What we know: the rdmsr works. The MSR # is valid. The contents of the registers for the MSR look good; theses contents have already been used by cpu #0 to set its own range MSRs. The processor is running with CS=10, and the DPL for the segment is 0.
Finally, if we skip the first WRMSR, the second will fail. If we skip the second, the third will fail. And so on. I *think* it's the wrmsr itself, rather than the values we're passing in; It's almost as though we're running with the wrong processor priveleges.
Other data: cr0 and cr4 differ. On the failing CPU, Cr4 has 0x618, which means DE is set. On the working CPU, cr4 is 0x690. The working CPU has CD (cache disable) cleared on the working CPU, and CD is set on the cpu that fails. BUT, if we change these CRs to match the working CPU, the WRMSR still fails.

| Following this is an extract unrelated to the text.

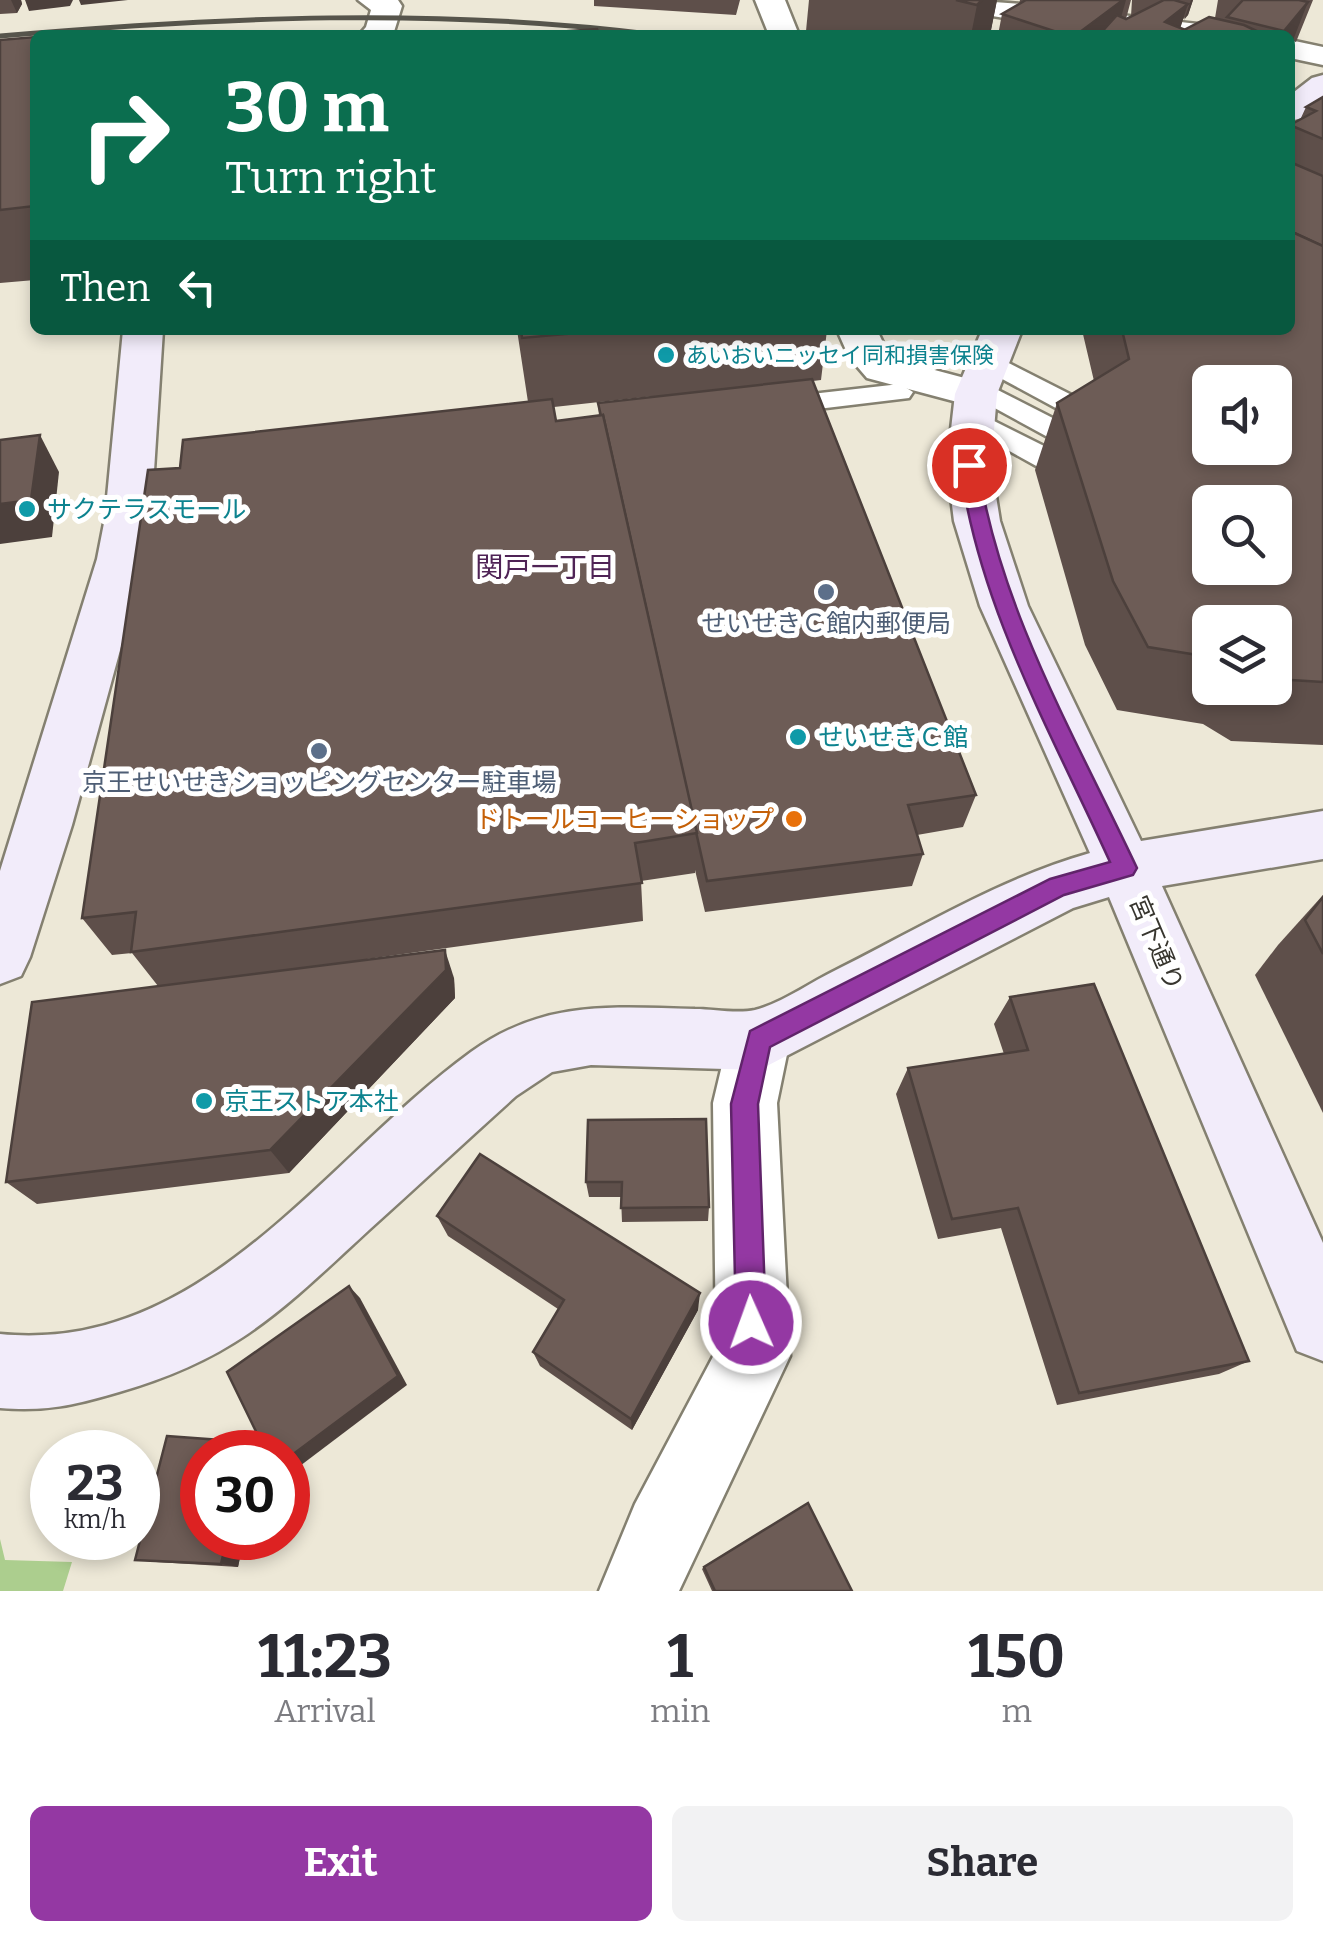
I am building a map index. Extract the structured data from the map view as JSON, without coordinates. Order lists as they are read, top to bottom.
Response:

In other words, there is no reason we can see for the WRMSR to fail. You can get a GPF(0) for this, and we get it, but none of the conditions documented by the manual explain the GPF(0).
Any thoughts?
ron
- To unsubscribe: send mail to majordomo@freiburg.linux.de with 'unsubscribe openbios' in the body of the message
On Thu, 29 Jun 2000, James V Hendricks wrote:
general protection fault: 0000. CPU: 1. EIP: 0010:[<c01a6dd1>]. EFLAGS: 00010087. eax: 06050207 ebx: 07070707 ecx: 00000250 edx: 07070703.
^^^^^^^^ ^^^^^^^^
esi: 00000002 edi: c01b1420 ebp: c01b1428 esp: c116df48. ds: 0018 es: 0018 ss: 0018. Process swapper (pid: 0, stackpage=c116d000). Stack: 00000008 00000002 c01b1420 c116df98 00000000 00000000 00000021 00000000 . c01a6f4f c01b1428 c116df98 00000000 00000000 00000000 c01a73c2 c01b1420 . c116df98 c116df98 00000000 00000000 00000286 00000000 00000000 00000690 . Call Trace: [<c0176460>] [<c016acb7>] [<c016acb7>] . Code: 0f 30 c7 44 24 1c 01 00 unexpected IRQ trap at vector 31. 00 00 c7 44 24 14 00 00 00 00 8d 7d .
You are writing bogus data to an MTRR, hence a GPF.